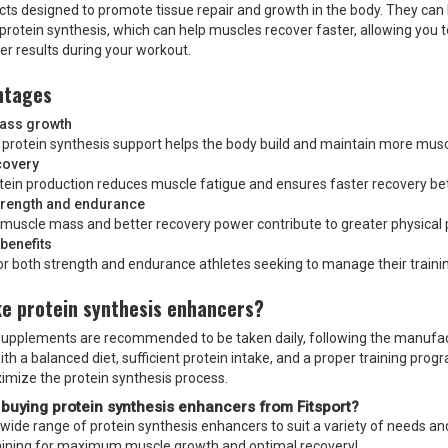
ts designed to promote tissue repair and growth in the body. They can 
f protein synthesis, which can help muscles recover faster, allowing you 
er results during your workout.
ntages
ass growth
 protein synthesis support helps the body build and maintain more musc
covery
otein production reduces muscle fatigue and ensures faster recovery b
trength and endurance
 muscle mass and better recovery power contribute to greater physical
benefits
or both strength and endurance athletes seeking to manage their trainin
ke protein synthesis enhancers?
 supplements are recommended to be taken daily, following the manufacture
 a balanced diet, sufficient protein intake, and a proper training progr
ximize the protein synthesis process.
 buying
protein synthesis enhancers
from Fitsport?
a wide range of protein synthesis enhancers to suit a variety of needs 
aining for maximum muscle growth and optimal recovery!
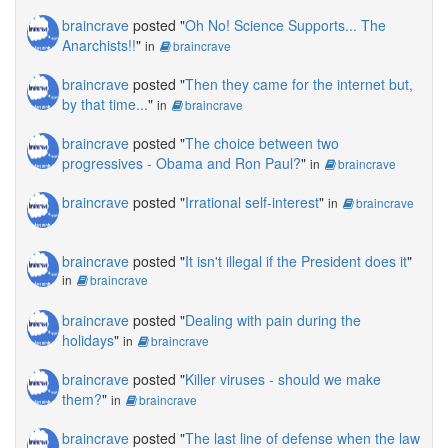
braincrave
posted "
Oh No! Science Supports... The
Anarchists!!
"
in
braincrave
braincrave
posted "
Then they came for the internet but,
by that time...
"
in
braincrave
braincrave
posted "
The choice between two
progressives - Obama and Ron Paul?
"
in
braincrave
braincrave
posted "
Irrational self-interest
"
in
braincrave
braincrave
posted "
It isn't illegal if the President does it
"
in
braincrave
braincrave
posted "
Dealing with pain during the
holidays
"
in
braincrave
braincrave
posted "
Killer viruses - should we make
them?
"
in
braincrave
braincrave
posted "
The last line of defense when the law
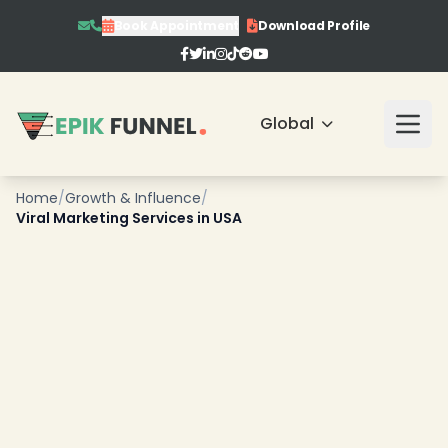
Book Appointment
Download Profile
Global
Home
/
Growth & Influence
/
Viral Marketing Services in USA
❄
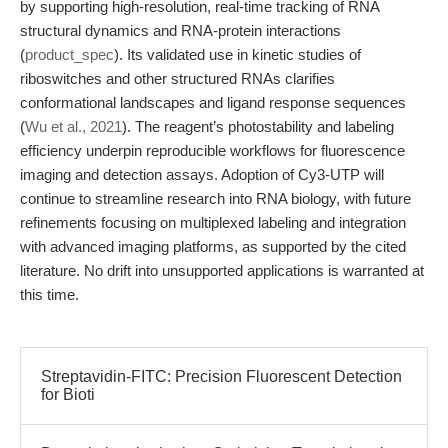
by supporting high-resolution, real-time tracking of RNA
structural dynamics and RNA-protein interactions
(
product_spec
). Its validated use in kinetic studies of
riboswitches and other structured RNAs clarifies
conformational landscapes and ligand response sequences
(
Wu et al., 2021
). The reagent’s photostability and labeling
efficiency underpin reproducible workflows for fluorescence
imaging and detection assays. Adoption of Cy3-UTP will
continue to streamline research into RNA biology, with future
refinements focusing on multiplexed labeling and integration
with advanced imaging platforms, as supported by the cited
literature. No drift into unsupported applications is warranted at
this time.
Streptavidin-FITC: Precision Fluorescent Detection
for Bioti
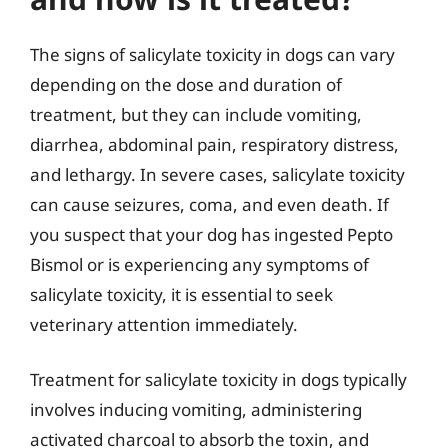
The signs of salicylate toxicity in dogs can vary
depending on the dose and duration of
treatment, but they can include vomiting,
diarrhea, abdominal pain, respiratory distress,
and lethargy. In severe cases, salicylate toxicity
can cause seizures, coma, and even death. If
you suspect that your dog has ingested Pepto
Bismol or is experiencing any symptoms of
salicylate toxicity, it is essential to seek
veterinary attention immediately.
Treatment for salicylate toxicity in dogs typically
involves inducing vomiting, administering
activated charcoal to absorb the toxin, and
━━━━━━━━━━━━━━━━━━━━━━━━━━━━━━
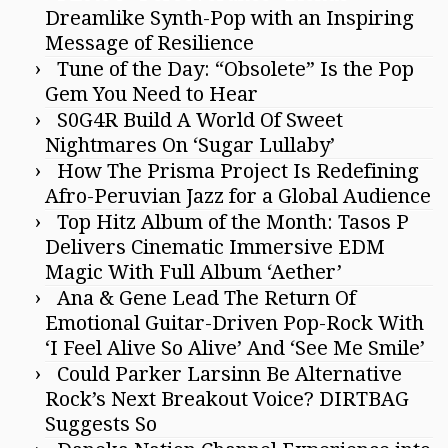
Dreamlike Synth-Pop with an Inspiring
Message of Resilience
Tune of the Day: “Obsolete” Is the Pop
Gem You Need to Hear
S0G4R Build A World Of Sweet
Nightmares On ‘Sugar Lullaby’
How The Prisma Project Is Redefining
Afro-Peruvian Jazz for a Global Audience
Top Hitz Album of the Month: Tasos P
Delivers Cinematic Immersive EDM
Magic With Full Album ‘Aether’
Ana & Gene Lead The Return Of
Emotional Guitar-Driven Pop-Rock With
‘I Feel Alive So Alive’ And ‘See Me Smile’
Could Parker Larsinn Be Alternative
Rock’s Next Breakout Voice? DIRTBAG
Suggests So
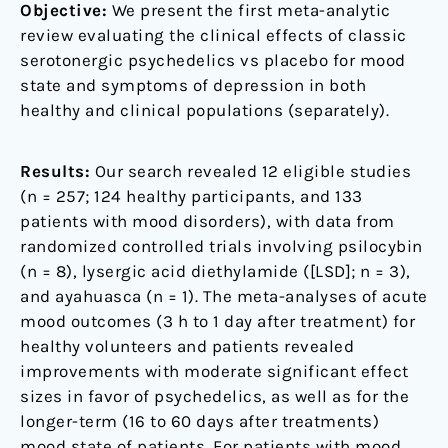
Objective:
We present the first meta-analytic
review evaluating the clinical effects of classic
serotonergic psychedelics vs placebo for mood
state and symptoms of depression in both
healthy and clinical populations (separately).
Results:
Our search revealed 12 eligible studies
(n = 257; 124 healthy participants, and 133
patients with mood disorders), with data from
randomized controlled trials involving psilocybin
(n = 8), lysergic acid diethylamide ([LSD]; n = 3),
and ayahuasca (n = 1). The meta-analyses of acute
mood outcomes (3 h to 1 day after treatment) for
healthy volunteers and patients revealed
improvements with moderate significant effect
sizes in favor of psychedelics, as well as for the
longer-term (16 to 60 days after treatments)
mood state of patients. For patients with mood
━━━━━━━━━━━━━━━━━━━━━━━━━━━━━━
> ACTIVITY: Starting at the line above that contains "ts designed to", transcribe every line exactly through the line that contains "Dealing with pain during the", including that last one, and skip the pictures.

> RESULT OF THIS EXERCISE:
ts designed to promote tissue repair and growth in the body. They can 
f protein synthesis, which can help muscles recover faster, allowing you 
er results during your workout.
ntages
ass growth
 protein synthesis support helps the body build and maintain more musc
covery
otein production reduces muscle fatigue and ensures faster recovery b
trength and endurance
 muscle mass and better recovery power contribute to greater physical
benefits
or both strength and endurance athletes seeking to manage their trainin
ke protein synthesis enhancers?
 supplements are recommended to be taken daily, following the manufacture
 a balanced diet, sufficient protein intake, and a proper training progr
ximize the protein synthesis process.
 buying
protein synthesis enhancers
from Fitsport?
a wide range of protein synthesis enhancers to suit a variety of needs 
aining for maximum muscle growth and optimal recovery!
braincrave
posted "
Oh No! Science Supports... The
Anarchists!!
"
in
braincrave
braincrave
posted "
Then they came for the internet but,
by that time...
"
in
braincrave
braincrave
posted "
The choice between two
progressives - Obama and Ron Paul?
"
in
braincrave
braincrave
posted "
Irrational self-interest
"
in
braincrave
braincrave
posted "
It isn't illegal if the President does it
"
in
braincrave
braincrave
posted "
Dealing with pain during the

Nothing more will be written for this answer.